Consigne ▸ Reprenez l'entretien ci-dessous sur les poursuites judiciaires engagées en France et poursuivez-le à partir de sa dernière ligne.

Texte source ▸
+ + + + + + +
Comment expliquez-vous cette situation ?
A bien observer les choses, la police française et les magistrats français, qui m’ont auditionné ne sont pas informés de la réalité algérienne. Ils croient que nous avons porté des armes d’une manière illégale. Ils ignorent que l’un des plaignants a été condamné à deux reprises par la justice et que son affaire est pendante au niveau de la Cour suprême. Ils ne savent pas que mon père, Ferguène et d’autres citoyens poursuivent ce plaignant pour dénonciation calomnieuse et diffamation. Il est évident que nous sommes face à un réseau qui dispose de moyens et qui s’attelle à jeter l’opprobre sur ceux qui n’ont pas baissé la tête devant les terroristes. Plus grave, ils accusent les services de sécurité, les patriotes, les GLD. Mais c’est de bonne guerre, car ces derniers se sont opposés à eux. On nous accuse d’avoir fait disparaître des citoyens. C’est un mensonge de plus. Je sais qu’à Relizane, il existe des situations édifiantes. Les repentis ont fait des révélations fracassantes quant aux personnes présentées comme disparues et aux charniers.

Avez-vous été bien traité ?
Aucune pression ou abus de la part de la police ou au palais de justice. Mais lorsque la police embarque une personne à 7 heures, pénètre dans son domicile pour le perquisitionner, il ne lui reste plus rien face à l’opinion. Elle est automatiquement jugée. La presse fait le reste en portant atteinte à sa réputation et son honneur.

Qu’attendez-vous du procès ?
Qu’il soit juste et équitable. Moi et mon frère sommes innocents de ces accusations.

Propos recueillis par B. M.


M. ROBERT GELY (PROCUREUR DU TRIBUNAL DE NIMES)

«Nous avons compétence universelle»
+ + + + + + +
Données affichées ▸
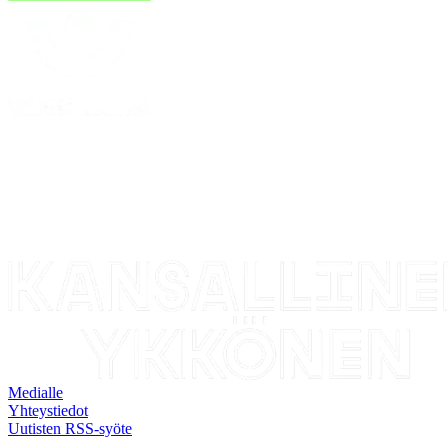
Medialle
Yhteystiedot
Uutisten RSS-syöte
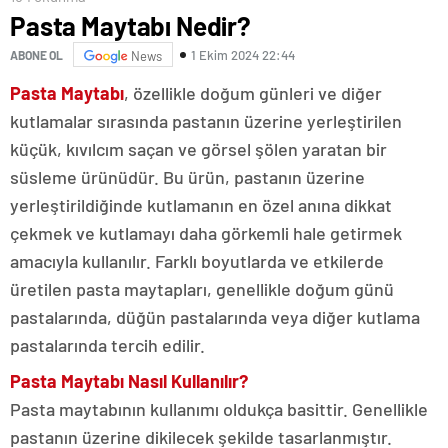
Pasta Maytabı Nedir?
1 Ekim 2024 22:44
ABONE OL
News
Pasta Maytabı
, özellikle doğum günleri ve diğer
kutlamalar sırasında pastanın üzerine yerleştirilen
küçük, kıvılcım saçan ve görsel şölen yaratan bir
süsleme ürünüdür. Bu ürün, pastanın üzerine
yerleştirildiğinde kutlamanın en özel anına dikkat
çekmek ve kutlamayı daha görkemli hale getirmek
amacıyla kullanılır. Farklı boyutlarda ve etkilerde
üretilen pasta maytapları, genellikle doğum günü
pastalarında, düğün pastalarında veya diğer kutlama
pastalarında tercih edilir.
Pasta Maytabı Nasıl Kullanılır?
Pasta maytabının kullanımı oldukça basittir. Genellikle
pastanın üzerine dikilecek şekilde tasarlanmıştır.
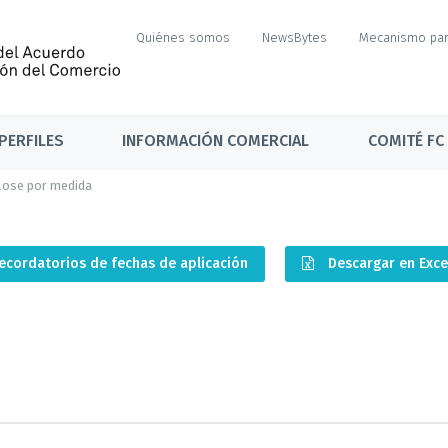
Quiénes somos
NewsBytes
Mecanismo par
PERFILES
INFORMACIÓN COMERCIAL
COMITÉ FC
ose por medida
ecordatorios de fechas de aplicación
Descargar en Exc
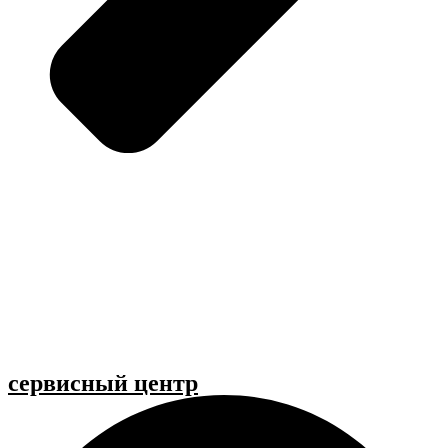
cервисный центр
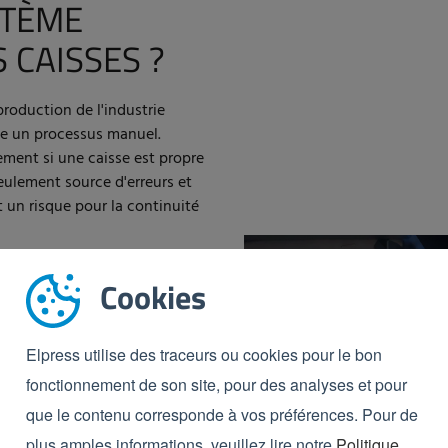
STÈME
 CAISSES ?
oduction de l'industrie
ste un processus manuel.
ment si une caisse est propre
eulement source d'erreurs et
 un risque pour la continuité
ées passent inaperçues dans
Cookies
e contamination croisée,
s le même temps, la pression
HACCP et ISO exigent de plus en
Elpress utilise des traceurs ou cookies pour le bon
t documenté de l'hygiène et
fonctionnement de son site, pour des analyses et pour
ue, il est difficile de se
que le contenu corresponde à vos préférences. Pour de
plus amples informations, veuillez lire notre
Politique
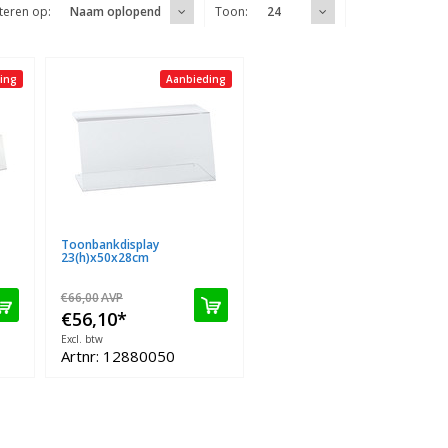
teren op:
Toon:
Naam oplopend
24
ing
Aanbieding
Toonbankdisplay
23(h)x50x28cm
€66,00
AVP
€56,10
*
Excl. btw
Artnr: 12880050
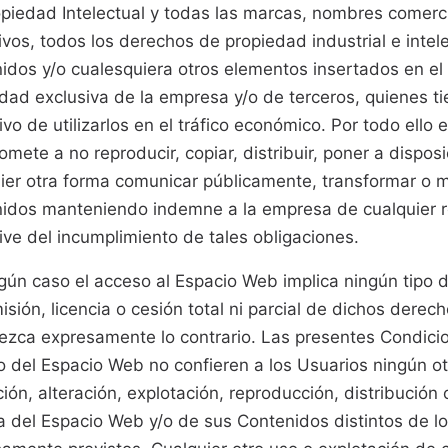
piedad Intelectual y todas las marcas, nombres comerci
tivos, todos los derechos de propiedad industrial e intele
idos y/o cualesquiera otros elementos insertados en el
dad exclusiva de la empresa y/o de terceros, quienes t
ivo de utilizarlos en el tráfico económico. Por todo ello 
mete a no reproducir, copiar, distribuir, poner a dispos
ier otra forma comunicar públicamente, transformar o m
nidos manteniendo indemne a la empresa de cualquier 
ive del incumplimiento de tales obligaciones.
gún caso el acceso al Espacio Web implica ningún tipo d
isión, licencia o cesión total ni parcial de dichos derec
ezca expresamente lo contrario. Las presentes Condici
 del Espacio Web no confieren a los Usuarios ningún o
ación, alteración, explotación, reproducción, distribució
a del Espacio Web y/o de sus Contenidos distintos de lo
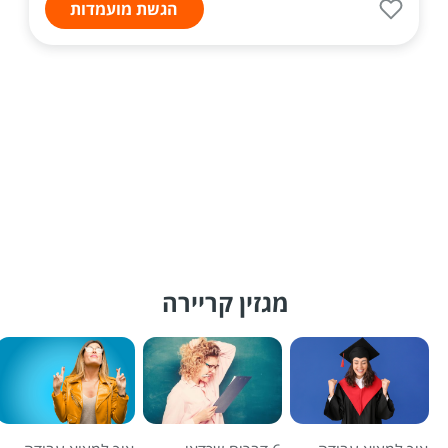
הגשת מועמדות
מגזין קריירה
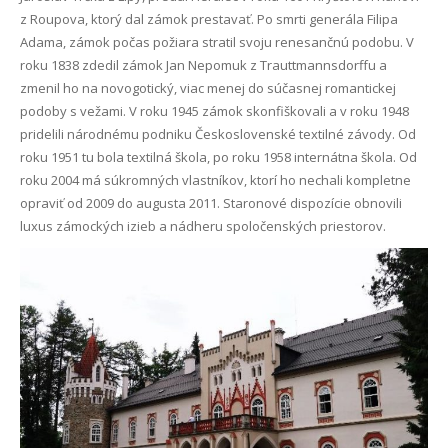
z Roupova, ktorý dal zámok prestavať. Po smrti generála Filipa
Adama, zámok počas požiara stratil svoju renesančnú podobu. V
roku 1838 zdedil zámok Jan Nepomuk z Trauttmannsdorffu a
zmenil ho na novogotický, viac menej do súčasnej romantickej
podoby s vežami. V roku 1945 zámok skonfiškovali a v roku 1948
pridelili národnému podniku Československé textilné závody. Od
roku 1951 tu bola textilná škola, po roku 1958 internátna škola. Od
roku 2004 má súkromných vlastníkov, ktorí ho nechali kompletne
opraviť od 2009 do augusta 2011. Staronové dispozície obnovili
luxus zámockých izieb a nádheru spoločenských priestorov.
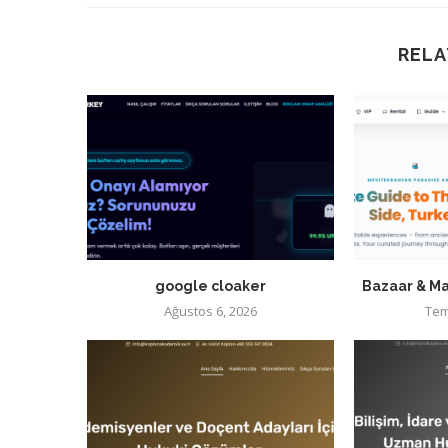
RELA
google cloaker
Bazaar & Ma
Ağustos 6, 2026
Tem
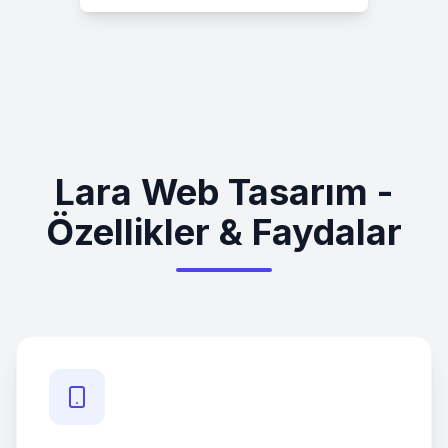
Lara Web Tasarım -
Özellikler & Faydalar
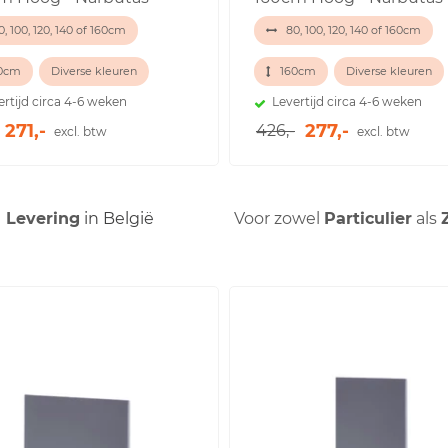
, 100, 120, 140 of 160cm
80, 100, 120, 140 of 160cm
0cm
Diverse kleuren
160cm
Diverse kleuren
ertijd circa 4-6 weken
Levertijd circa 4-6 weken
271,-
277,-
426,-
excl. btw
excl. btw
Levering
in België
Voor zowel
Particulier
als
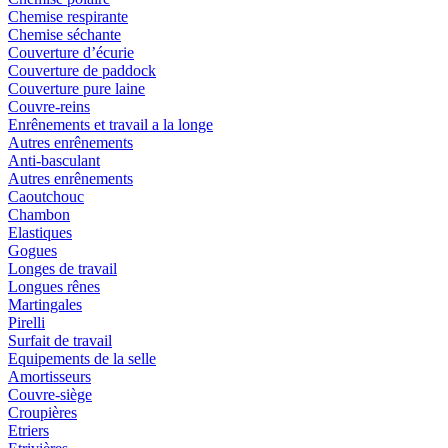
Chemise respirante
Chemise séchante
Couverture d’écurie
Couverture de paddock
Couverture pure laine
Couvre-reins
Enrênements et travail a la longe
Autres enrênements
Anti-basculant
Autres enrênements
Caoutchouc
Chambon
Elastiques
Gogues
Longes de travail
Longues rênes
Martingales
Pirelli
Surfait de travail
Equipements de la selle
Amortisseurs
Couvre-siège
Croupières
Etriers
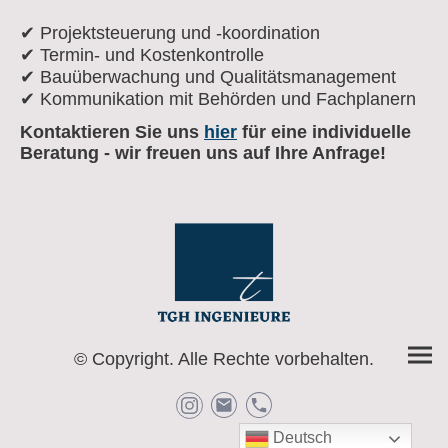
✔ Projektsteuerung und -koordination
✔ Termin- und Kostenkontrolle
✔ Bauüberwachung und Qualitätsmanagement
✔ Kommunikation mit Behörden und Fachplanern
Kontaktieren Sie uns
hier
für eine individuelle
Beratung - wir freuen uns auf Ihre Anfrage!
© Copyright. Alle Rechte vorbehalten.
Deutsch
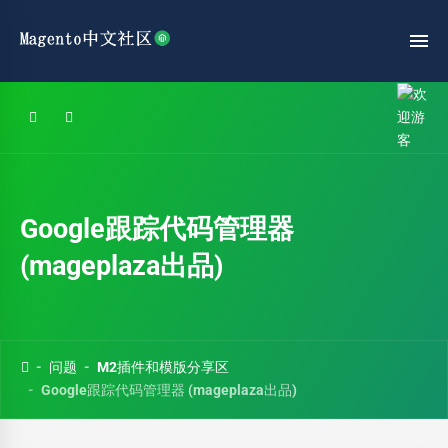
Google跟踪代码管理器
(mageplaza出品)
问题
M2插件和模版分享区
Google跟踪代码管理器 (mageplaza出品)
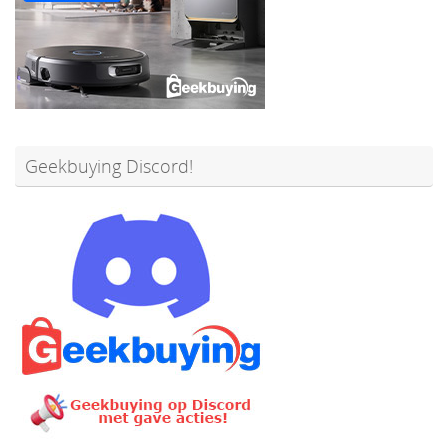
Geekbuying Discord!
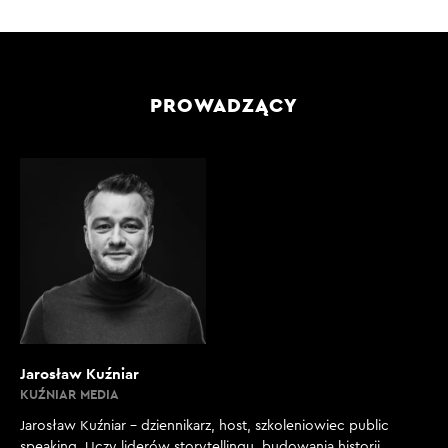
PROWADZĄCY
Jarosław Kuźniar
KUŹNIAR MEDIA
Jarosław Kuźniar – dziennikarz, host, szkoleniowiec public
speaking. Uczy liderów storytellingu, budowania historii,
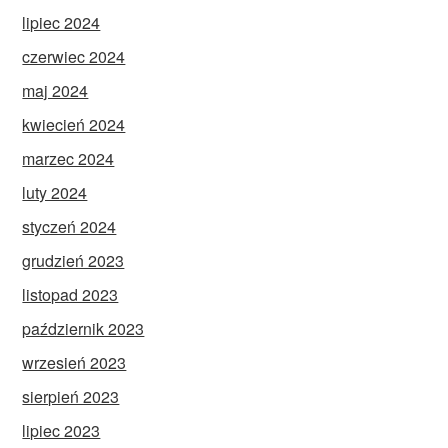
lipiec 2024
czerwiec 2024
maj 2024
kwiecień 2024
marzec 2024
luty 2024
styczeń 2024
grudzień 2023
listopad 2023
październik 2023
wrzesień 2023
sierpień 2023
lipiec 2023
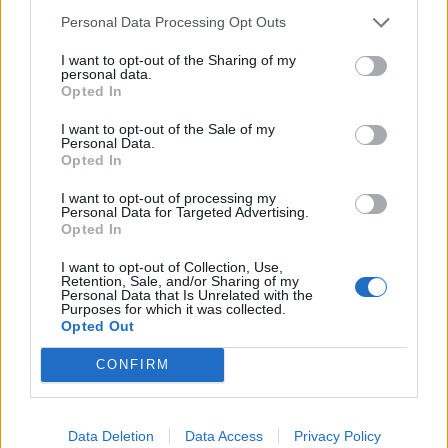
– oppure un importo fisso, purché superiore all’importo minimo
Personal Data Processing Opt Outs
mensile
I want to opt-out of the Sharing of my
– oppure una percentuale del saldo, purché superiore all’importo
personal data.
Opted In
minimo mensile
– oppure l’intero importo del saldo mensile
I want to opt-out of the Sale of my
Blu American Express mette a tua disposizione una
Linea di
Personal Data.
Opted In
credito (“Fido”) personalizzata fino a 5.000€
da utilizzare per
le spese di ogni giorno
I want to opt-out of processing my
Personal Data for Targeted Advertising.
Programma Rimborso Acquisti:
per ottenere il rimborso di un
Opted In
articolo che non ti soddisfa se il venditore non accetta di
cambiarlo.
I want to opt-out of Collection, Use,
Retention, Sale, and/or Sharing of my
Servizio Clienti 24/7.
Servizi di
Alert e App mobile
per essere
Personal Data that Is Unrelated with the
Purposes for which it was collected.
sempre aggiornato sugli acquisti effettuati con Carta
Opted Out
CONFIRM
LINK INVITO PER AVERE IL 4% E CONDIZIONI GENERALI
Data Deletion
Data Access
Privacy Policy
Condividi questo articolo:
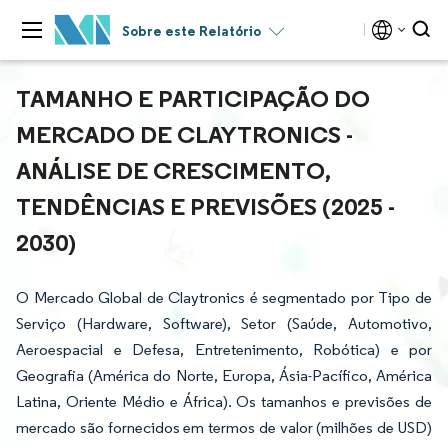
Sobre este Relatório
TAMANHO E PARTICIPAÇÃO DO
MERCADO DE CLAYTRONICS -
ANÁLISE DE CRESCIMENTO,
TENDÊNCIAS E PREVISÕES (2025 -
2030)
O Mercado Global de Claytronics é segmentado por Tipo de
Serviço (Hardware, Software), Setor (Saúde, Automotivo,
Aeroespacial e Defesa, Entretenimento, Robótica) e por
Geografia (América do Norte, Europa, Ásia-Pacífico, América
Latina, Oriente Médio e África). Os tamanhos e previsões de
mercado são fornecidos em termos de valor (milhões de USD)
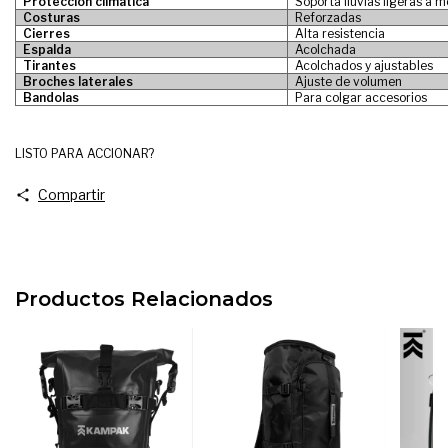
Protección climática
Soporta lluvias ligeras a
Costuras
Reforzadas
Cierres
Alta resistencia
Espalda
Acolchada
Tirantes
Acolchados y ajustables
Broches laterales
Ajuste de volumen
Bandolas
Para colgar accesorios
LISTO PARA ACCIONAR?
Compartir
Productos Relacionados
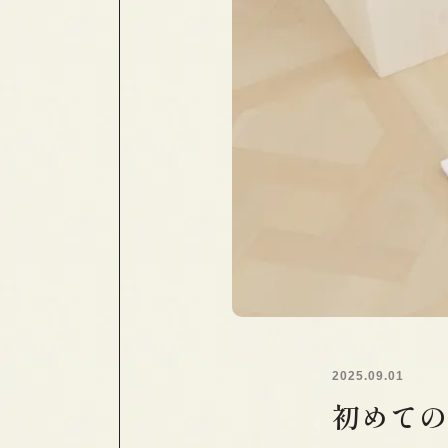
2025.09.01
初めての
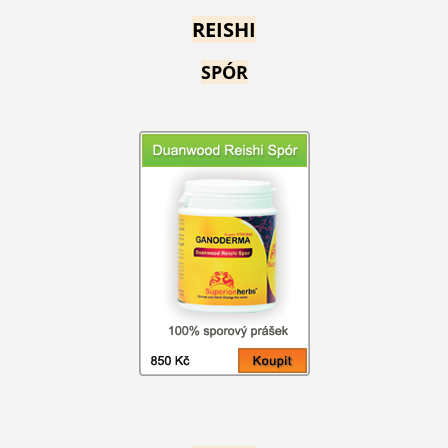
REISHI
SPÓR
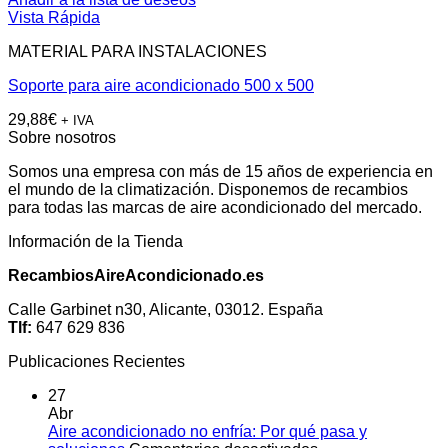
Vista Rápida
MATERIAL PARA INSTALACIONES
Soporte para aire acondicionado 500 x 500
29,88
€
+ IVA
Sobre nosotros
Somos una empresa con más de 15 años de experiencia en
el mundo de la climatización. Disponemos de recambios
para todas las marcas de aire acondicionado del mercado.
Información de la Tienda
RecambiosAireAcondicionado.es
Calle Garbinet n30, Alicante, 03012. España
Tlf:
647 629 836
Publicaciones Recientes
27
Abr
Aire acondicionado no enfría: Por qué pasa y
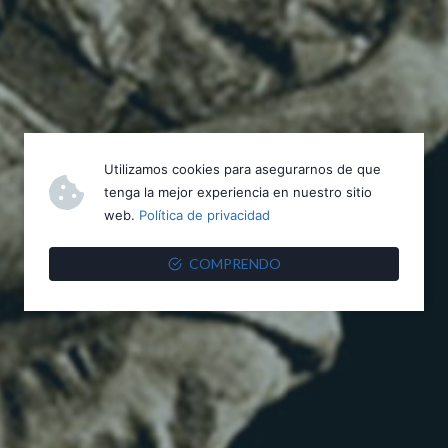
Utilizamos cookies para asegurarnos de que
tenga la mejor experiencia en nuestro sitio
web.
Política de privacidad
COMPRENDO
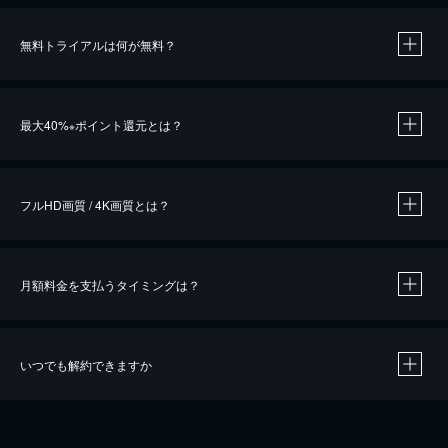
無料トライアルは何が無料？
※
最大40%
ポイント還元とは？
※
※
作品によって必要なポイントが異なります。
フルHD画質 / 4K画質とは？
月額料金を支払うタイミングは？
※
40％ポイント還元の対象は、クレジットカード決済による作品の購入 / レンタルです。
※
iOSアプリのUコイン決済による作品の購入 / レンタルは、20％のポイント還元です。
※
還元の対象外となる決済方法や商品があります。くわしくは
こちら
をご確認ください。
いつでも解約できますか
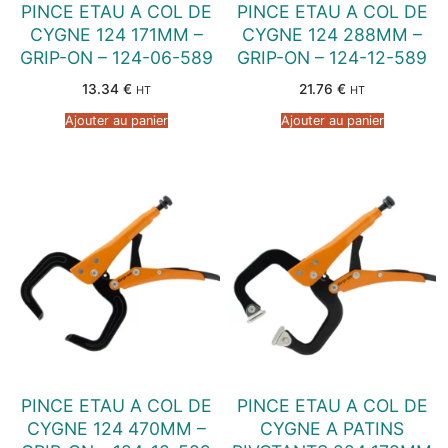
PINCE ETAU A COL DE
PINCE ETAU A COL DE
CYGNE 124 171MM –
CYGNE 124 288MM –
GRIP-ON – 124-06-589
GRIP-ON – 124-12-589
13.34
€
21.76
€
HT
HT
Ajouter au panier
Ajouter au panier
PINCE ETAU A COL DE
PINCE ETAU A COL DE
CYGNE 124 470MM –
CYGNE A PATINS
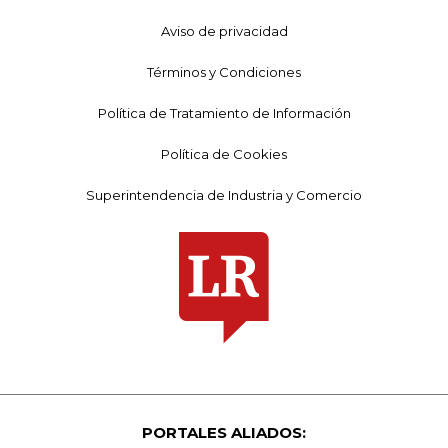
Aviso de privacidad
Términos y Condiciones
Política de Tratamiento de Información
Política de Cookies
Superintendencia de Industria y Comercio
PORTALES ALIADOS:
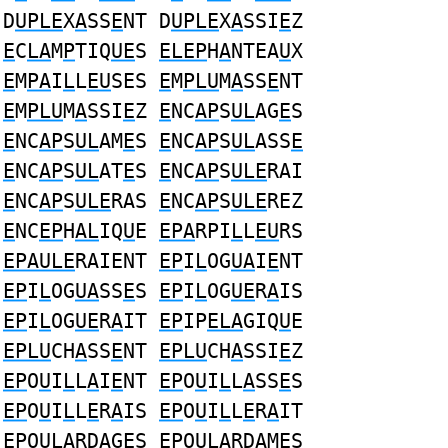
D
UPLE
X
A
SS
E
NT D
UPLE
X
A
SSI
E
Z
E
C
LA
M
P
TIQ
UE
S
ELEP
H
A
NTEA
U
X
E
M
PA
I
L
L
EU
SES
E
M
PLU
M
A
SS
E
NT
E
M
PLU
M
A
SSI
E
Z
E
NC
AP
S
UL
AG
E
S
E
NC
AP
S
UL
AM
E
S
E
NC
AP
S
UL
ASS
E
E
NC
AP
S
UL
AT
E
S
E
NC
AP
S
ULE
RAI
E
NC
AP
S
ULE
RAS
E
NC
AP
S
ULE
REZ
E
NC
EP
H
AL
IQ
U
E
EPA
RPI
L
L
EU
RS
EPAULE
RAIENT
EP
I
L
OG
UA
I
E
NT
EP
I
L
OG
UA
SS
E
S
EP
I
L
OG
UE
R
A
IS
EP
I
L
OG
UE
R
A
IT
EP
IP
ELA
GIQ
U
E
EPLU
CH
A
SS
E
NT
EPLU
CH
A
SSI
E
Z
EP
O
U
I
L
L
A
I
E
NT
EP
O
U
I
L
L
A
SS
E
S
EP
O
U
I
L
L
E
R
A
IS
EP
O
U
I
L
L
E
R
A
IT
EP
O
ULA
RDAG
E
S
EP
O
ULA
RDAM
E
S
+ + + + + + +
Réponse ▸
Le procureur du tribunal de grande instance de Nîmes affirme jouir de compétence universelle pour pouvoir poursuivre des personnes accusées de crimes contre l’humanité, de torture… Mais en l’absence de preuves que devraient fournir les plaignants, pourquoi requiert-il la détention contre des personnes présumées innocentes. Il n’entre pas dans les détails au cours de l’entretien ci-dessous.

En quoi consiste cette affaire des frères Mohamed portée par devant le tribunal de Nîmes ?
En réalité, il faut savoir la façon dont cette affaire est arrivée au tribunal. Nous avons été saisis d’une plainte de la Fédération internationale des droits de l’homme et la ligue des droits de l’homme.

Laquelle des ligues des droits de l’homme ?
Française. La Ligue française des droits de l’homme, et la Fédération internationale des droits de l’homme qui, nous ont signalé qu’il pouvait y avoir des personnes résidant à Nîmes susceptibles d’être impliquées dans des faits qui pourraient relever de la convention de New York sur les faits de torture et actes de barbarie. Partant de là, en vertu de cette plainte et de la compétence universelle que la loi française et que la convention de New York attribuent à la juridiction du domicile des personnes impliquées, nous avons ouvert une enquête pour vérifier un certain nombre de choses. Aujourd’hui, il y a une information judiciaire, un juge d’instruction a été saisi. Des investigations se poursuivent pour vérifier la réalité des faits qui sont dénoncés.

Pensez-vous que la justice française, que le juge d’instruction et vous-même avez les moyens pour pouvoir recueillir des informations ?
La justice et les magistrats ont d’abord la compétence reconnue par la loi ; je précise qu’il s’agit d’une compétence universelle. Ensuite, il appartient au juge qui est saisi de prendre tous les contacts utiles avec les autorités du pays concerné où se sont déroulés les faits pour obtenir tous les renseignements utiles. Au besoin, même envoyer sur place des policiers, ou y aller lui-même pour procéder à un certain nombre d’auditions ou de vérifications à partir des éléments qui ont été dénoncés dans le cadre de son dossier.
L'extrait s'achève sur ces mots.